# [Material for this task]
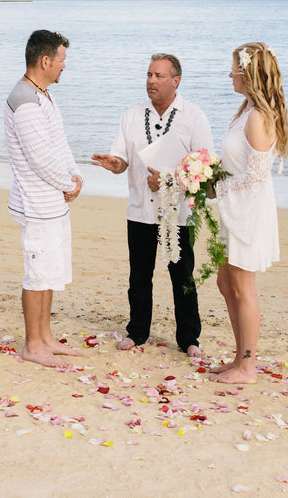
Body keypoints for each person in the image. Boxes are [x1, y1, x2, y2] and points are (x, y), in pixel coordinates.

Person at [91, 54, 213, 359]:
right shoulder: (131, 116)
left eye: (158, 76)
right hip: (140, 211)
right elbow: (122, 161)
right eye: (148, 75)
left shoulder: (194, 117)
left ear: (176, 81)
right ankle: (137, 332)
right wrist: (115, 163)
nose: (151, 81)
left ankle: (189, 338)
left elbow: (205, 169)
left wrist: (171, 180)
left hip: (179, 215)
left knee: (183, 278)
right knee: (139, 277)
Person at [209, 42, 288, 384]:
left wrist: (214, 187)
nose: (230, 74)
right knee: (226, 282)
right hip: (233, 209)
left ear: (248, 74)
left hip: (248, 213)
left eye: (234, 69)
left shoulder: (258, 117)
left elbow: (257, 175)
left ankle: (248, 366)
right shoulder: (245, 109)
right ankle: (239, 355)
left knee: (243, 288)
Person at [4, 29, 84, 368]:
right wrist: (68, 184)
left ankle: (46, 337)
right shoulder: (24, 100)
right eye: (62, 60)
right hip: (36, 203)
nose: (65, 66)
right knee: (37, 274)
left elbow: (58, 143)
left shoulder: (44, 95)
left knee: (50, 271)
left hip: (52, 202)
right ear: (45, 60)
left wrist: (74, 174)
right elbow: (38, 157)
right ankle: (32, 344)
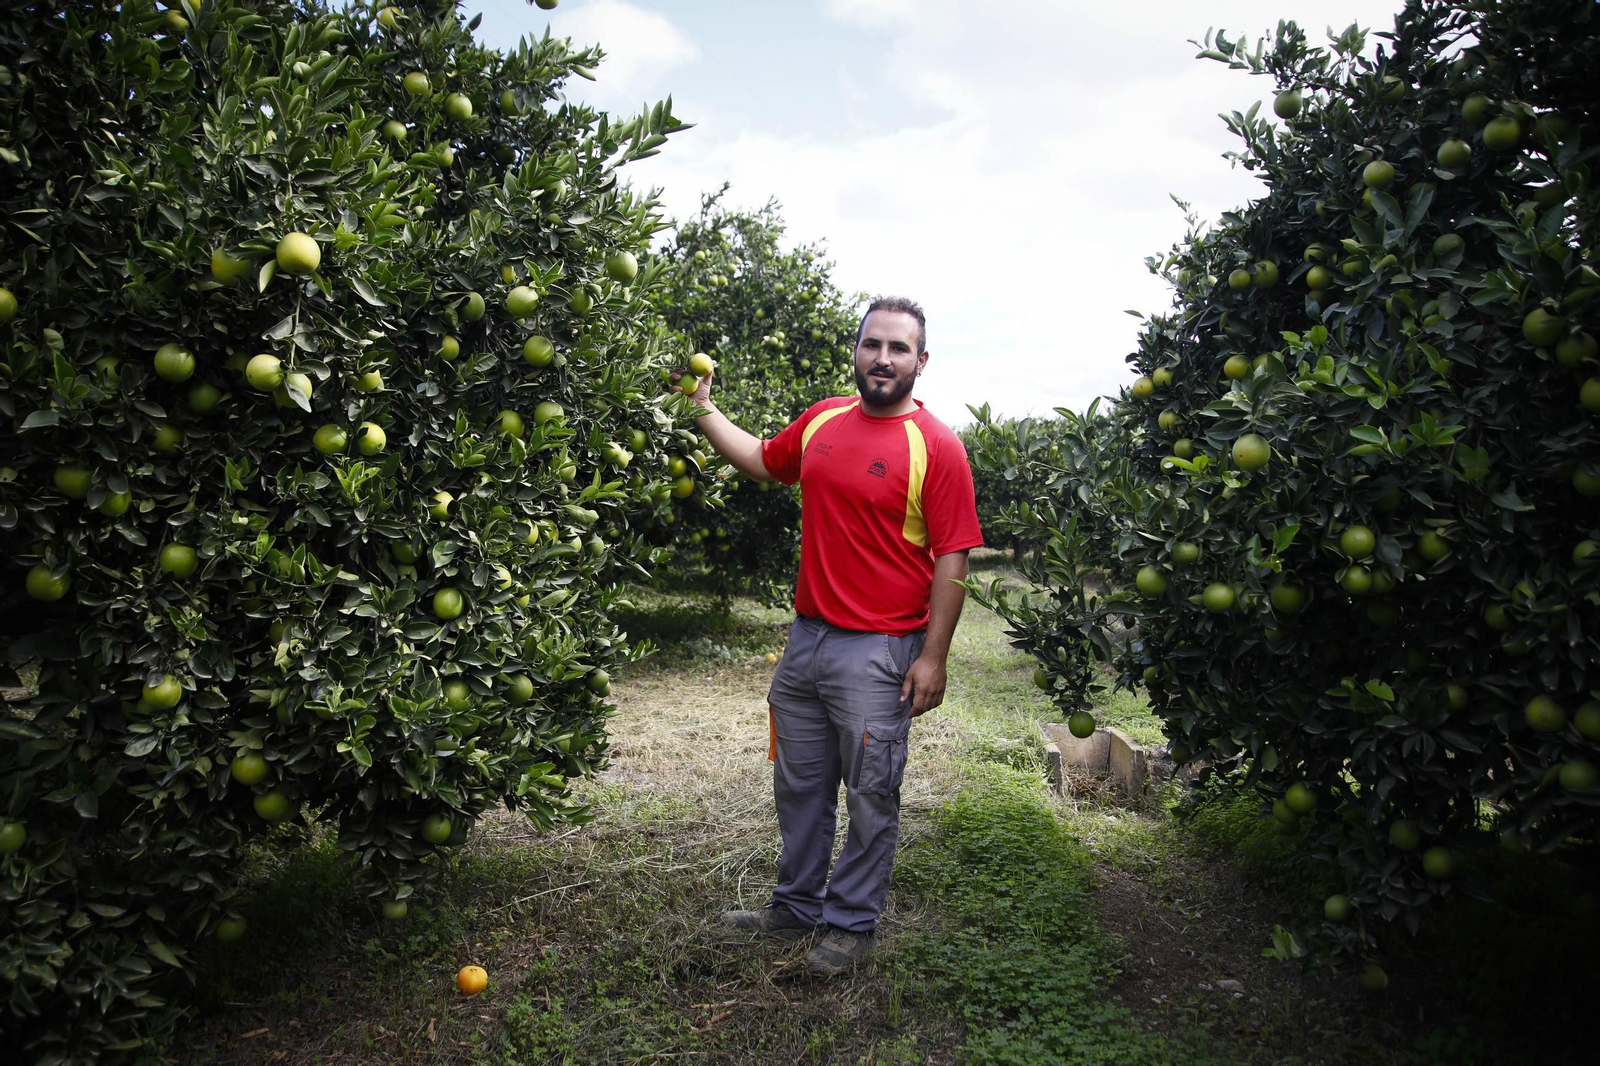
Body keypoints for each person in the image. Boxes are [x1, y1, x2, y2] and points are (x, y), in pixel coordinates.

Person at [676, 295, 984, 976]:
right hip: (807, 640)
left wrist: (933, 657)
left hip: (879, 651)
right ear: (856, 350)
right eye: (873, 344)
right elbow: (761, 458)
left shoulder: (936, 447)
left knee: (871, 792)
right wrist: (701, 407)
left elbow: (953, 557)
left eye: (898, 348)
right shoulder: (823, 420)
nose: (883, 359)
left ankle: (849, 925)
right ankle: (794, 908)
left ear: (920, 362)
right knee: (801, 784)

# [Aim of the task]
The entries above should be given again exactly, minus any pictures.

# [Response for this exercise]
Body keypoints for each person in the image. Boxes are [x1, y1, x2, y2] and points are (x, y), in pixel coordinates.

Person at [91, 54, 213, 359]:
right shoulder: (131, 116)
left eye: (158, 76)
right hip: (140, 211)
right elbow: (122, 161)
right eye: (148, 75)
left shoulder: (194, 117)
left ear: (176, 81)
right ankle: (137, 332)
right wrist: (115, 163)
nose: (151, 81)
left ankle: (189, 338)
left elbow: (205, 169)
left wrist: (171, 180)
left hip: (179, 215)
left knee: (183, 278)
right knee: (139, 277)
Person at [209, 42, 288, 384]:
left wrist: (214, 187)
nose: (230, 74)
right knee: (226, 282)
right hip: (233, 209)
left ear: (248, 74)
left hip: (248, 213)
left eye: (234, 69)
left shoulder: (258, 117)
left elbow: (257, 175)
left ankle: (248, 366)
right shoulder: (245, 109)
right ankle: (239, 355)
left knee: (243, 288)
Person at [4, 29, 84, 368]:
right wrist: (68, 184)
left ankle: (46, 337)
right shoulder: (24, 100)
right eye: (62, 60)
right hip: (36, 203)
nose: (65, 66)
right knee: (37, 274)
left elbow: (58, 143)
left shoulder: (44, 95)
left knee: (50, 271)
left hip: (52, 202)
right ear: (45, 60)
left wrist: (74, 174)
right elbow: (38, 157)
right ankle: (32, 344)
Body keypoints for each person in the image. Boxes are [x1, y1, x2, y2] and points are (x, y), in pixel coordinates.

Person at [676, 295, 984, 976]:
right hip: (807, 640)
left wrist: (933, 657)
left hip: (879, 651)
right ear: (856, 350)
right eye: (873, 344)
right elbow: (761, 458)
left shoulder: (936, 447)
left knee: (871, 792)
right wrist: (701, 407)
left elbow: (953, 557)
left eye: (898, 348)
right shoulder: (823, 420)
nose: (883, 359)
left ankle: (849, 925)
right ankle: (794, 908)
left ear: (920, 362)
right knee: (801, 784)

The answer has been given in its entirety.